■ Data excerpts:
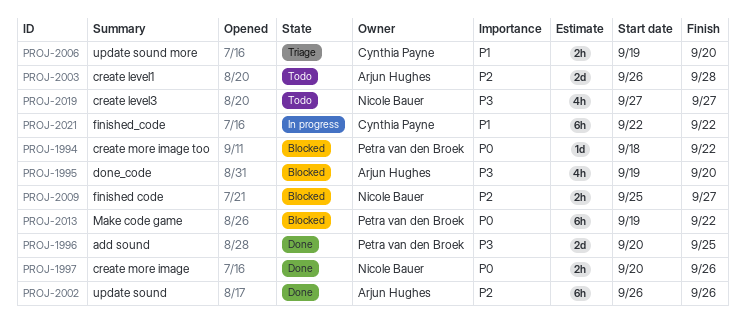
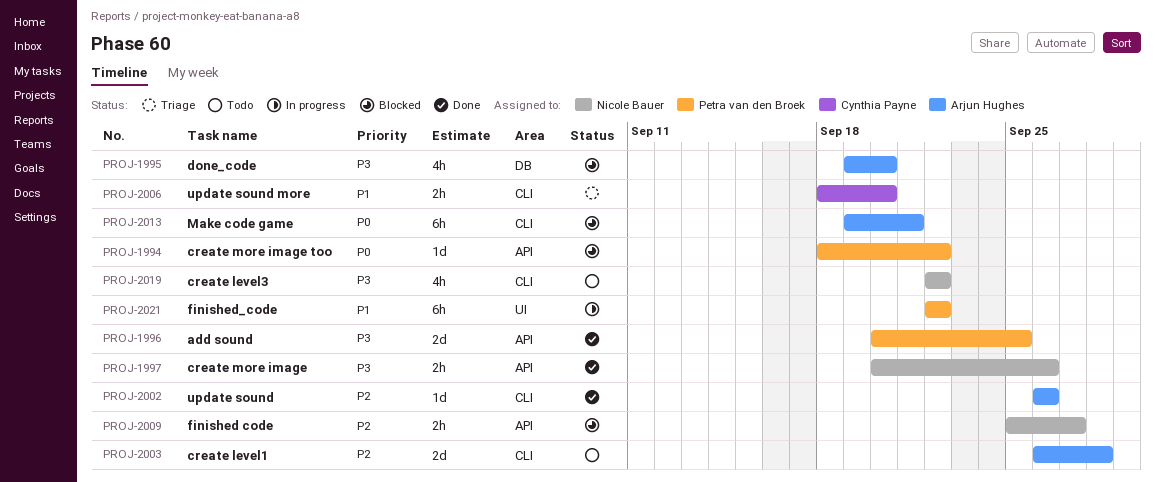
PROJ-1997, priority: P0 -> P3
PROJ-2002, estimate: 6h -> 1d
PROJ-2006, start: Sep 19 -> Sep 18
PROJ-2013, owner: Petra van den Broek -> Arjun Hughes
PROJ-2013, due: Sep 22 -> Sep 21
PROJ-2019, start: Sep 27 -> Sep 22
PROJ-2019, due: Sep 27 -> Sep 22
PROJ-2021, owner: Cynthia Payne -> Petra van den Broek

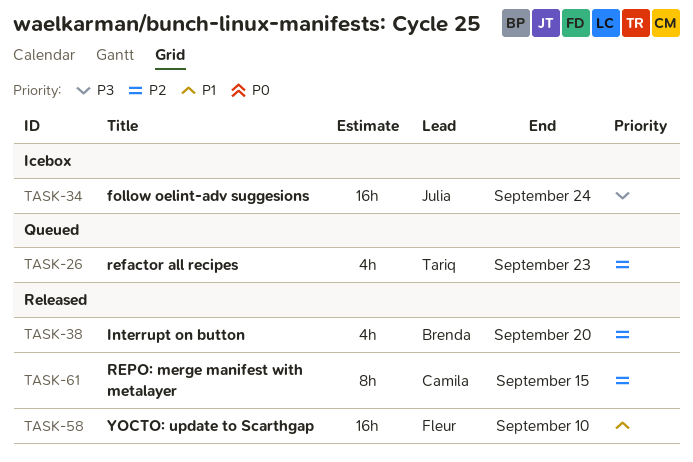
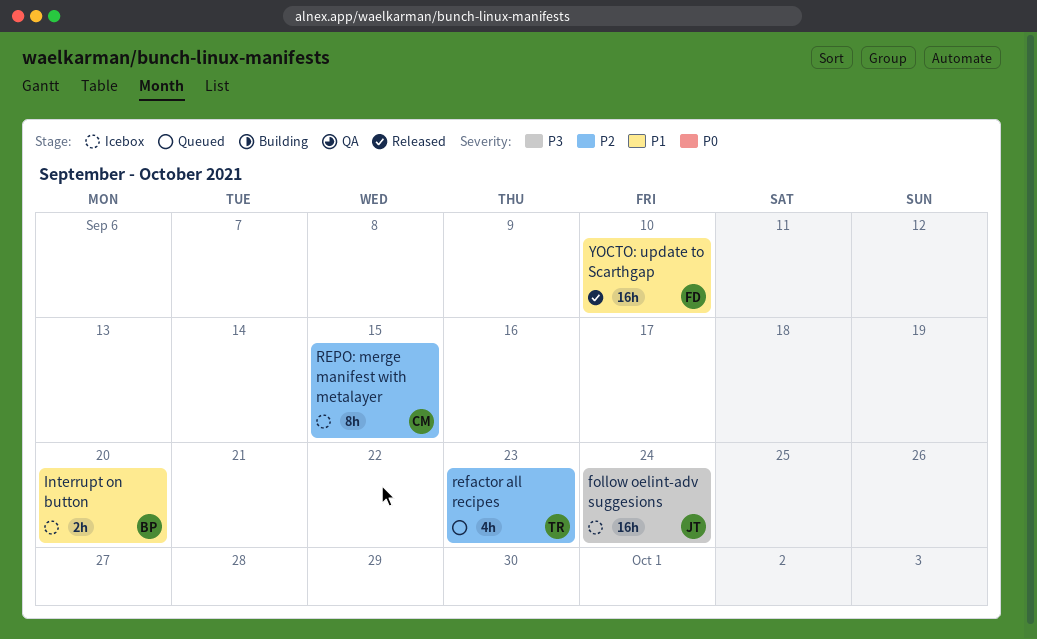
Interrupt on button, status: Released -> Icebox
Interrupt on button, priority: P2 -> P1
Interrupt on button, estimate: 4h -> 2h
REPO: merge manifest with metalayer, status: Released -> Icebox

■ Activity:
List the lines of the material in which the word "status" occurs.

■ Result:
Interrupt on button, status: Released -> Icebox
REPO: merge manifest with metalayer, status: Released -> Icebox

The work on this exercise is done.